> **DIRECTIVE**
Please copy the entries below word for word, leaving the pictures out of your answer.

══════════════════════════════

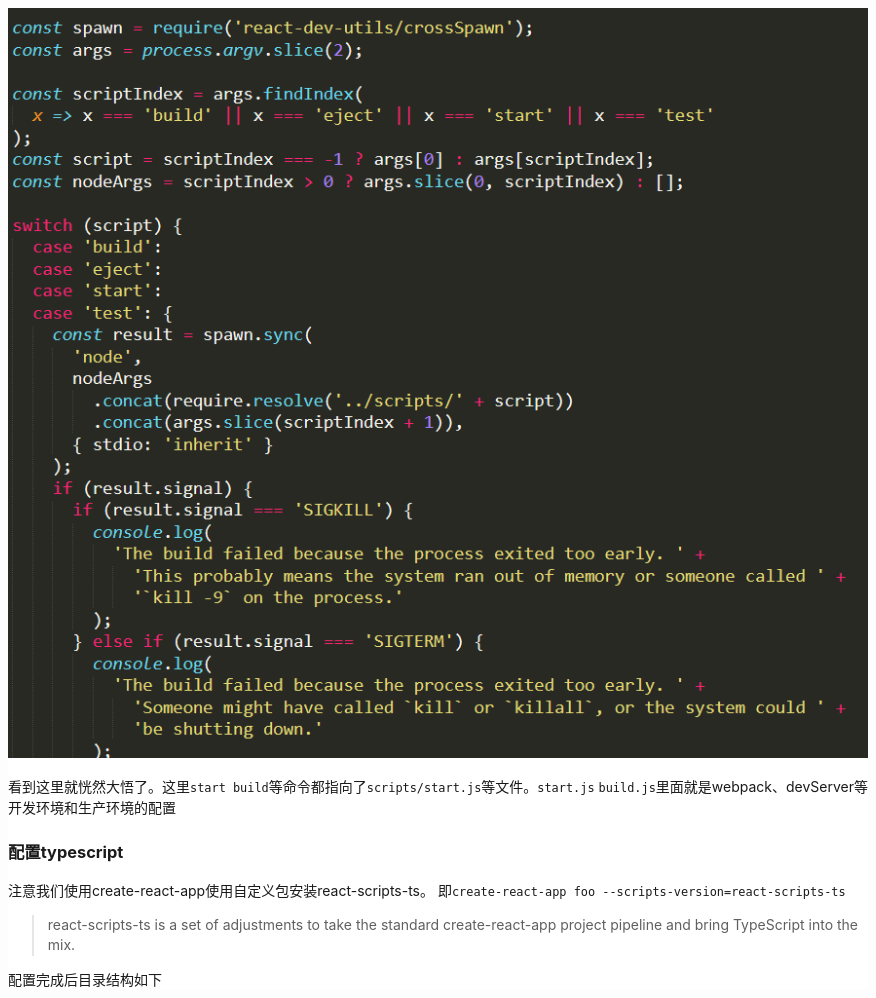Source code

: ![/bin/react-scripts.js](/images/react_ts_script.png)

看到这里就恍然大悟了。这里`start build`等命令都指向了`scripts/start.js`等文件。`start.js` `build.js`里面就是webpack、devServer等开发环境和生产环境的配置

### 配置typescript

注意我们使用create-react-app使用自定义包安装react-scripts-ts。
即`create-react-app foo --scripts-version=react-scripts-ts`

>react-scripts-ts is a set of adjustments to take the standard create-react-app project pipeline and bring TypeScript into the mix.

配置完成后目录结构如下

══════════════════════════════

> **SOLUTION TO THIS PROBLEM**
Source code

: ![/bin/react-scripts.js](/images/react_ts_script.png)

看到这里就恍然大悟了。这里`start build`等命令都指向了`scripts/start.js`等文件。`start.js` `build.js`里面就是webpack、devServer等开发环境和生产环境的配置

### 配置typescript

注意我们使用create-react-app使用自定义包安装react-scripts-ts。
即`create-react-app foo --scripts-version=react-scripts-ts`

>react-scripts-ts is a set of adjustments to take the standard create-react-app project pipeline and bring TypeScript into the mix.

配置完成后目录结构如下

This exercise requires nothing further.